N’en reste pas moins un système de combat qui se développe au fur et à mesure de la progression, avec l’utilisation par exemple des champs rouge et bleu. Assez rapidement dans le jeu, certains ennemis nécessiteront d’utiliser ces zones autour de nous pour pouvoir être touchés par les attaques de Briar. Un élément pouvant paraître anodin, mais qui rajoute une certaine profondeur au gameplay. Il faut enchaîner les bonnes combinaisons de touches sans se tromper, et avec la nervosité des combats, les erreurs peuvent vite arriver.
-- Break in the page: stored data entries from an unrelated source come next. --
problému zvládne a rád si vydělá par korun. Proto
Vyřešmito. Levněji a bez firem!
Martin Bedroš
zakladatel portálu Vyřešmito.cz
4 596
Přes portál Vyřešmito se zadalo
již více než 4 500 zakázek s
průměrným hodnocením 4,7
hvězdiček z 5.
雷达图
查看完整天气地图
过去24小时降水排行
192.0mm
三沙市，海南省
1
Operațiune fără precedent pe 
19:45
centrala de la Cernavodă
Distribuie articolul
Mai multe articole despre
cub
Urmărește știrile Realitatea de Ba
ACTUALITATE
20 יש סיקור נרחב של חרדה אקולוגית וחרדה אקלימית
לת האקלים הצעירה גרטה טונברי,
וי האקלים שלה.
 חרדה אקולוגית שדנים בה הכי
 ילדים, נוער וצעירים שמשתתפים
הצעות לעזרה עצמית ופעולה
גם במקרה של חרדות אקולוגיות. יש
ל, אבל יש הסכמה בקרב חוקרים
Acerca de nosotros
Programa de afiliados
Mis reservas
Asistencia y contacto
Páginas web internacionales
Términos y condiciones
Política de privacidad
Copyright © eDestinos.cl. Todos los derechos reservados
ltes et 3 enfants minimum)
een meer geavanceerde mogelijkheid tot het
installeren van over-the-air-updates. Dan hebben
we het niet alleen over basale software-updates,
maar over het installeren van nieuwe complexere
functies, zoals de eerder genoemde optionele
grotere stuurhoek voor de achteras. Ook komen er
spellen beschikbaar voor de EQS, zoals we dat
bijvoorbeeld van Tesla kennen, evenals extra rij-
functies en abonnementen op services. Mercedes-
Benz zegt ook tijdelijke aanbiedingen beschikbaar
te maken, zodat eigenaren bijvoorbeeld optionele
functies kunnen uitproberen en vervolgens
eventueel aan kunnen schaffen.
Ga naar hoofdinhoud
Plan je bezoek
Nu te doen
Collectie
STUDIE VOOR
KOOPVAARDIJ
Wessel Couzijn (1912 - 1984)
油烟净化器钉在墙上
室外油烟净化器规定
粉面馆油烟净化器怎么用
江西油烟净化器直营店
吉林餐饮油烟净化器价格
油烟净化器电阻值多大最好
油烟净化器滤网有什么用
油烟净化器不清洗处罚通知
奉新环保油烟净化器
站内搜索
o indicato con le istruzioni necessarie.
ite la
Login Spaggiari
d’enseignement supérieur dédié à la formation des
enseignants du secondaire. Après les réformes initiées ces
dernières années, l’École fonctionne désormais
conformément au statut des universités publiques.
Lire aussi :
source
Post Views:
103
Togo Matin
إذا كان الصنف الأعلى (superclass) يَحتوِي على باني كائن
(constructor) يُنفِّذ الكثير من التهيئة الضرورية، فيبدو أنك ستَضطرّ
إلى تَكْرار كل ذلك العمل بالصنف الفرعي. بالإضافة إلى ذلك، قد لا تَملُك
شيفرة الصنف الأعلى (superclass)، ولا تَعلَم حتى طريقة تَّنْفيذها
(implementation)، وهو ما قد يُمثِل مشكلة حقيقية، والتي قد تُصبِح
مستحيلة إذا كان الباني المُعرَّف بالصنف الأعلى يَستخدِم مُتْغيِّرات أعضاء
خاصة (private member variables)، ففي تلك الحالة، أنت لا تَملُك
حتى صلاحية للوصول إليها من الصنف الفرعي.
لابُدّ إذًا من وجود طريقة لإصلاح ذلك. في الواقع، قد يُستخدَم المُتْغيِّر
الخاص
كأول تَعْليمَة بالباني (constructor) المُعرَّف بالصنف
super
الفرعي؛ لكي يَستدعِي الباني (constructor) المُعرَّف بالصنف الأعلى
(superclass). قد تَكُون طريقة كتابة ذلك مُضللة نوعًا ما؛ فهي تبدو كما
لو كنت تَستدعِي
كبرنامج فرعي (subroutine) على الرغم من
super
De quoi complexifier les affrontements, sans pour autant les rendre ingérables. Et si on ajoute à ça le système des armes secondaire, on se retrouve face à un système de combat vraiment bien rodé. L’arme principale, une énorme épée à deux mains, ne change jamais. Mais plusieurs combinaisons sont possibles : une massue pour briser l’armure des adversaires, un arc pour attaquer à distance, un fouet pour enchaîner les coups rapidement, etc etc. Chaque arme secondaire amène avec elle de nouvelles compétences, et diversifie le gameplay.
Pour revenir sur la mécanique des champs de couleur, elle est aussi utilisée lors des phases d’exploration, de plateforme et d’énigme. Car sont disséminés dans les niveaux des cristaux rouges et bleus, octroyant des points à dépenser pour obtenir des améliorations pour les deux sœurs. L’exploration est donc toujours récompensée et la progression est fluide, même lorsque les montants exigés pour acheter une compétence dépassent les quatre chiffres. On ne peut pas en dire autant des phases de plateformes, qui auraient pu être intéressantes grâce à l’utilisation du champ bleu pour faire apparaître une plateforme et sauter dessus, mais encore une fois le placement de la caméra rend ces passages plus éreintants qu’amusants.